LISTE DES EXERCICES:
(a) D'après le discours au Sénat sur la motion du sénateur Woo, pourquoi faudrait-il reconnaître sans attendre l'égalité des groupes de sénateurs et de leurs membres ?
(b) Poursuivez le discours au Sénat sur la motion du sénateur Woo en reprenant après sa dernière phrase.

EXTRAIT DU DISCOURS:
##########

Le Sénat
Motion tendant à modifier le Règlement du Sénat--Suite du débat
23 juin 2020
Honorables sénateurs, je prends la parole au sujet de la motion du sénateur Woo proposant des modifications au Règlement du Sénat et l’égalité entre les groupes parlementaires de notre institution.
J’ai examiné attentivement la motion et chacune des modifications proposées, et j’ai écouté attentivement le discours du sénateur dans cette enceinte en mars dernier. Je suis absolument d’accord pour dire qu’on devrait sans attendre reconnaître pleinement l’égalité des groupes de sénateurs et des membres de ces groupes, étant donné les changements historiques apportés à notre institution au cours des cinq dernières années.
Aujourd’hui, il y a quatre groupes reconnus au Sénat du Canada, dont trois ne sont pas officiellement liés à un parti politique de l’autre endroit. Quand je suis arrivé ici, il y a sept ans, 95 % des sénateurs étaient liés à un caucus, libéral ou conservateur. Nous sommes maintenant 80 % à n’avoir aucune affiliation politique officielle, libérale ou conservatrice.

##########

DONNÉES ENREGISTRÉES:
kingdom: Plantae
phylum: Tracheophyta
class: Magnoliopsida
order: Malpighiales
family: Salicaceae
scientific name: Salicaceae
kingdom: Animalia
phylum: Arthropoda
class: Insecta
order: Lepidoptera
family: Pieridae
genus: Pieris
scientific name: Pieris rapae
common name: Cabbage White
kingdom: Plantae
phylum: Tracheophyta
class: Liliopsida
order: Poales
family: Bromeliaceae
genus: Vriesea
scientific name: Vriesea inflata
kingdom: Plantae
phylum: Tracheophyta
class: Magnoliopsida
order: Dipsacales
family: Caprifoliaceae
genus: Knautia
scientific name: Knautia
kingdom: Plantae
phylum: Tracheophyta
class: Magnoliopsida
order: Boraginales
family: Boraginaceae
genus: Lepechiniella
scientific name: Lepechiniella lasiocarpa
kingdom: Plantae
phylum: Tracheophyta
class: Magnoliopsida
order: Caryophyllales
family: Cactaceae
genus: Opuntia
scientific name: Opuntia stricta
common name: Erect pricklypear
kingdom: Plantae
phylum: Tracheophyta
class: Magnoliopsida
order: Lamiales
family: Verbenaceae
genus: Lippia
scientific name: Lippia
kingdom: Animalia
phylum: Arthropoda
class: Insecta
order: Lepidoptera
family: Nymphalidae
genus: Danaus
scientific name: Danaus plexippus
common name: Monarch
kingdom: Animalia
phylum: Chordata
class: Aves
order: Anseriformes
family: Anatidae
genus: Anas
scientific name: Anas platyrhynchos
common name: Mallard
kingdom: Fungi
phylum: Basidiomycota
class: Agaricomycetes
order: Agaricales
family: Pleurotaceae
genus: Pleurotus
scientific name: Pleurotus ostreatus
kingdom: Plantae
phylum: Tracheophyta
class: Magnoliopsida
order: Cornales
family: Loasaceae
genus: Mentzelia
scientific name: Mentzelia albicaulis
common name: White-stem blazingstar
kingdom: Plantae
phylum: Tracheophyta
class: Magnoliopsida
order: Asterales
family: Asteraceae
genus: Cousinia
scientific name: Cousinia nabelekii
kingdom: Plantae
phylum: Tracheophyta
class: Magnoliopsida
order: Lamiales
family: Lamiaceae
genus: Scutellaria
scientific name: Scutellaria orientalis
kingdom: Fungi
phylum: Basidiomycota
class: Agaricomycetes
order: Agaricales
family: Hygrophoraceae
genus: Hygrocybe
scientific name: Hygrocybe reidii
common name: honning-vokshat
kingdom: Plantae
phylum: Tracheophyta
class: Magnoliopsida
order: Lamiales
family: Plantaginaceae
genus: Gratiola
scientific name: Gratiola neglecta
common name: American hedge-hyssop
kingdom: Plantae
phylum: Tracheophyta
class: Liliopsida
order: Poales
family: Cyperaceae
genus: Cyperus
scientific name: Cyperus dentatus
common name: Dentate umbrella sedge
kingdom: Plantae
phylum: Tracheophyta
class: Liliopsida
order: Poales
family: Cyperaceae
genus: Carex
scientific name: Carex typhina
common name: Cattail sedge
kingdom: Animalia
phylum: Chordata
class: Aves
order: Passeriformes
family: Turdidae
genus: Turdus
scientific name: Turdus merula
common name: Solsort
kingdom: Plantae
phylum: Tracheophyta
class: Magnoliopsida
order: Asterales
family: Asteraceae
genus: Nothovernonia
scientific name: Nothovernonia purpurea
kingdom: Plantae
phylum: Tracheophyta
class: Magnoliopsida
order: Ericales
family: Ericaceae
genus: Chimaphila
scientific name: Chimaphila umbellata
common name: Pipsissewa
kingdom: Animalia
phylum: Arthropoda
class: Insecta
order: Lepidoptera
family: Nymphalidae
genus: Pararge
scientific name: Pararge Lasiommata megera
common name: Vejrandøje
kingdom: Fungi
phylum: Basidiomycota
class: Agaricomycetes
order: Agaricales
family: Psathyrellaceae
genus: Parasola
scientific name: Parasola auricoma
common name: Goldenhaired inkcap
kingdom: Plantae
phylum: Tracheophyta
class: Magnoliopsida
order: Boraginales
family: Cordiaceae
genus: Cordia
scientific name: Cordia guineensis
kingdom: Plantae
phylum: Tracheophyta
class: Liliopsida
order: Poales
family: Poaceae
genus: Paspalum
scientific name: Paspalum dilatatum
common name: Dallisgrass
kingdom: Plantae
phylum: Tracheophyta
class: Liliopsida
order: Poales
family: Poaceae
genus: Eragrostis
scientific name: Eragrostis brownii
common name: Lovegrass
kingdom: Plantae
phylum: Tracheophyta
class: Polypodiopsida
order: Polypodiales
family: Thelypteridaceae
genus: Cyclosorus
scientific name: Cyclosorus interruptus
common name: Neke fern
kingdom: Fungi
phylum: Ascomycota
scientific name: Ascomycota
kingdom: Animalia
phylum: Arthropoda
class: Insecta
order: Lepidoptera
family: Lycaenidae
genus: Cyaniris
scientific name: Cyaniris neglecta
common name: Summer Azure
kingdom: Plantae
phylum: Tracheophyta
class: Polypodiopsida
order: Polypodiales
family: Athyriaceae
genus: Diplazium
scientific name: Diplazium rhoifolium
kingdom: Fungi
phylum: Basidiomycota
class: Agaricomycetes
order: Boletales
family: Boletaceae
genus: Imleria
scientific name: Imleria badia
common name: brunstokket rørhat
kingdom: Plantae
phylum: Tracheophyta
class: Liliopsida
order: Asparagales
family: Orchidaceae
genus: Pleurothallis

##########

RÉPONSES PAR ORDRE:
(a) Selon l'orateur, cette égalité doit être reconnue sans attendre en raison des changements historiques apportés au Sénat au cours des cinq dernières années.

(b)
Autre changement à souligner, le représentant du gouvernement au Sénat n’est à la tête d’aucun caucus reconnu.
Tout cela aurait été inimaginable il n’y a pas si longtemps, mais nous sommes parvenus à rendre une telle situation fonctionnelle. Franchement, à mon avis, le Sénat d’aujourd’hui est plus dynamique et bien plus utile pour les Canadiens que le Sénat qui existait à mon arrivée.
Certains changements ont déjà été faits dans le Règlement du Sénat en novembre 2017, dans le but d’accorder plus d’autonomie au Sénat. En ce qui concerne d’autres aspects pour lesquels le Règlement du Sénat n’a pas été modifié, des ordres sessionnels ont été adoptés pour accroître l’égalité entre les groupes. Par exemple, au cours de la précédente législature, on a accordé le statut de membre d’office à tous les leaders ou facilitateurs de groupes reconnus.
En décembre 2018, le rapport final du Comité sénatorial spécial sur la modernisation du Sénat, présidé par le sénateur Greene, concluait que pour augmenter l’égalité au sein du Sénat il fallait apporter des changements sur trois plans. L’un de ces plans, qui fait l’objet de la motion du sénateur Woo, est le Règlement du Sénat. Les deux autres plans sont le Règlement administratif du Sénat et la Loi sur le Parlement du Canada. Toutefois, cette motion porte uniquement sur le Règlement du Sénat.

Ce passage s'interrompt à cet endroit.